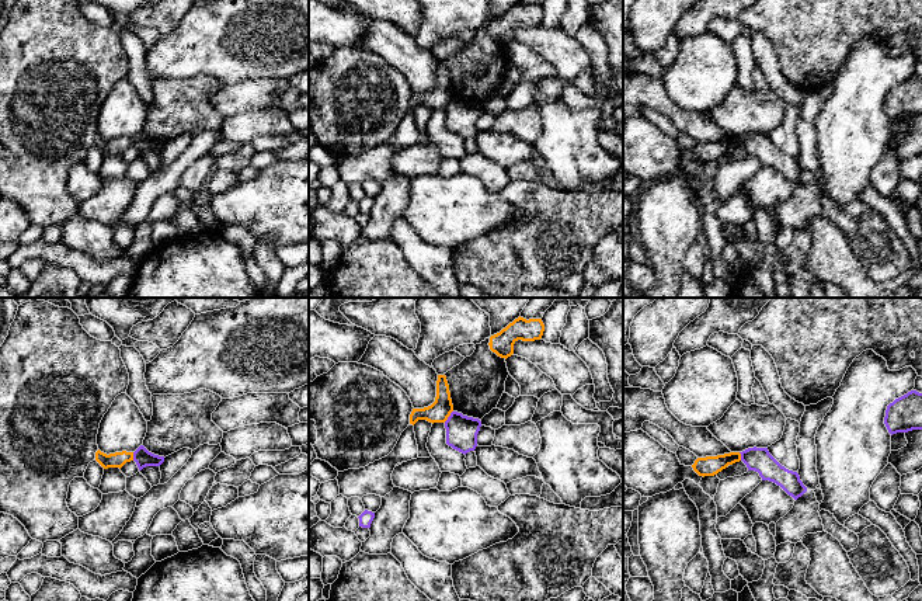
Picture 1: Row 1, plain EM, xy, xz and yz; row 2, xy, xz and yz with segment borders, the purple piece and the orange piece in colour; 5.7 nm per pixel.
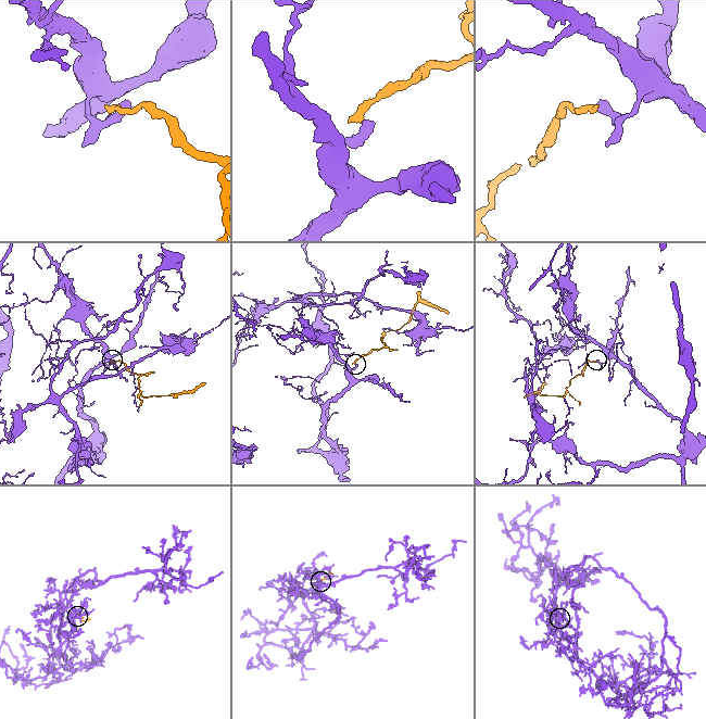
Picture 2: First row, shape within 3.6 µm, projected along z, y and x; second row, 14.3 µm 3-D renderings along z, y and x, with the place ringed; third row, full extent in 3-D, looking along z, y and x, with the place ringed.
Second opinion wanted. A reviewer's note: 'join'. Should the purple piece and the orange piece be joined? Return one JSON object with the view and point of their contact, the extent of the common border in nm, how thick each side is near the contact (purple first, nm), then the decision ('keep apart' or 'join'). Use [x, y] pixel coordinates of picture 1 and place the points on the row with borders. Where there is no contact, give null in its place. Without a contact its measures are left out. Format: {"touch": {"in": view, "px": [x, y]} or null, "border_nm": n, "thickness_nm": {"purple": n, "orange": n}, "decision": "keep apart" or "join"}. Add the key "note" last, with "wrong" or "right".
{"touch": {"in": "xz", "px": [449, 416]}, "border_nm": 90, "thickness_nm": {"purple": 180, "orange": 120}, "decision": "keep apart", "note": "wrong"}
---+---
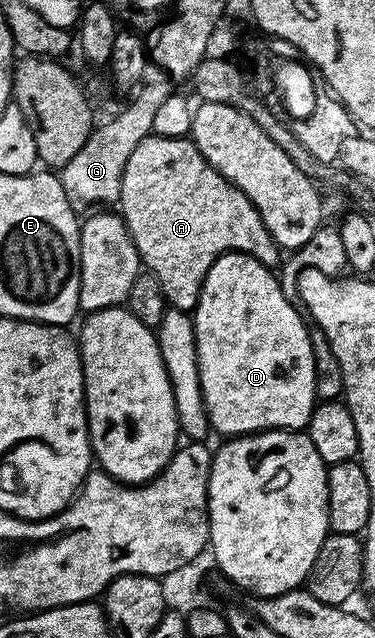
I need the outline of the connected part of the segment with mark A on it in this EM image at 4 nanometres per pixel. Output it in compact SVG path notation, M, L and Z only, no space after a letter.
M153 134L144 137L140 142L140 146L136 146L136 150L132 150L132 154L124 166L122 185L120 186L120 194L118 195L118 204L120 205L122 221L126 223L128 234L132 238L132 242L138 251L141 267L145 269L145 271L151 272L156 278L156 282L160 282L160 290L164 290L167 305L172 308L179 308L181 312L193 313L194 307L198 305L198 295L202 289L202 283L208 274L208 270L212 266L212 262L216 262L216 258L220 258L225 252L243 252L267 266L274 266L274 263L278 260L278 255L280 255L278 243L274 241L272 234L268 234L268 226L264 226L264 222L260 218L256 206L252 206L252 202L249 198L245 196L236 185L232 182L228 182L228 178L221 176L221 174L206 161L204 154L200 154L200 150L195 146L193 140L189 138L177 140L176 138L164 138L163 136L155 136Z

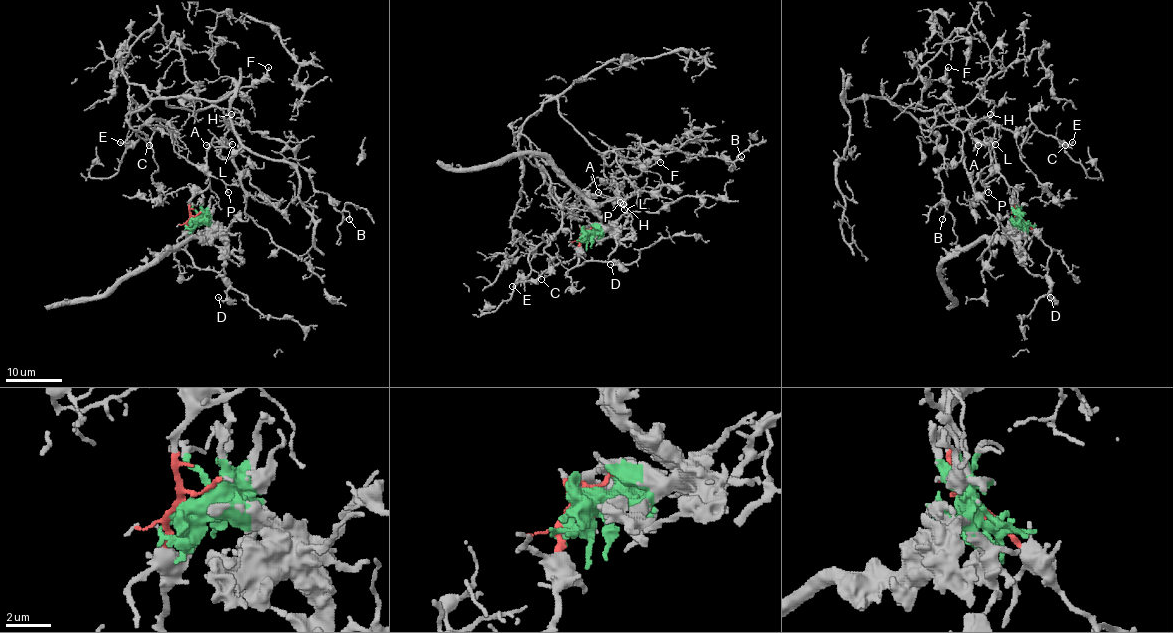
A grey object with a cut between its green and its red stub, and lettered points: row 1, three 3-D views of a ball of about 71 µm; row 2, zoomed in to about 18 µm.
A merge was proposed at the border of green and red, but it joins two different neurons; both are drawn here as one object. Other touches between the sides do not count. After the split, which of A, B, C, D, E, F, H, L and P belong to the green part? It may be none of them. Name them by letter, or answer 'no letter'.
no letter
---+---
Within these entries, output exactly the lines starting at the one with "I need the outline" and finishing at the one with "A grey object". Leave pictures out of the output.

- Answer space:
I need the outline of the connected part of the segment with mark A on it in this EM image at 4 nanometres per pixel. Output it in compact SVG path notation, M, L and Z only, no space after a letter.
M153 134L144 137L140 142L140 146L136 146L136 150L132 150L132 154L124 166L122 185L120 186L120 194L118 195L118 204L120 205L122 221L126 223L128 234L132 238L132 242L138 251L141 267L145 269L145 271L151 272L156 278L156 282L160 282L160 290L164 290L167 305L172 308L179 308L181 312L193 313L194 307L198 305L198 295L202 289L202 283L208 274L208 270L212 266L212 262L216 262L216 258L220 258L225 252L243 252L267 266L274 266L274 263L278 260L278 255L280 255L278 243L274 241L272 234L268 234L268 226L264 226L264 222L260 218L256 206L252 206L252 202L249 198L245 196L236 185L232 182L228 182L228 178L221 176L221 174L206 161L204 154L200 154L200 150L195 146L193 140L189 138L177 140L176 138L164 138L163 136L155 136Z

A grey object with a cut between its green and its red stub, and lettered points: row 1, three 3-D views of a ball of about 71 µm; row 2, zoomed in to about 18 µm.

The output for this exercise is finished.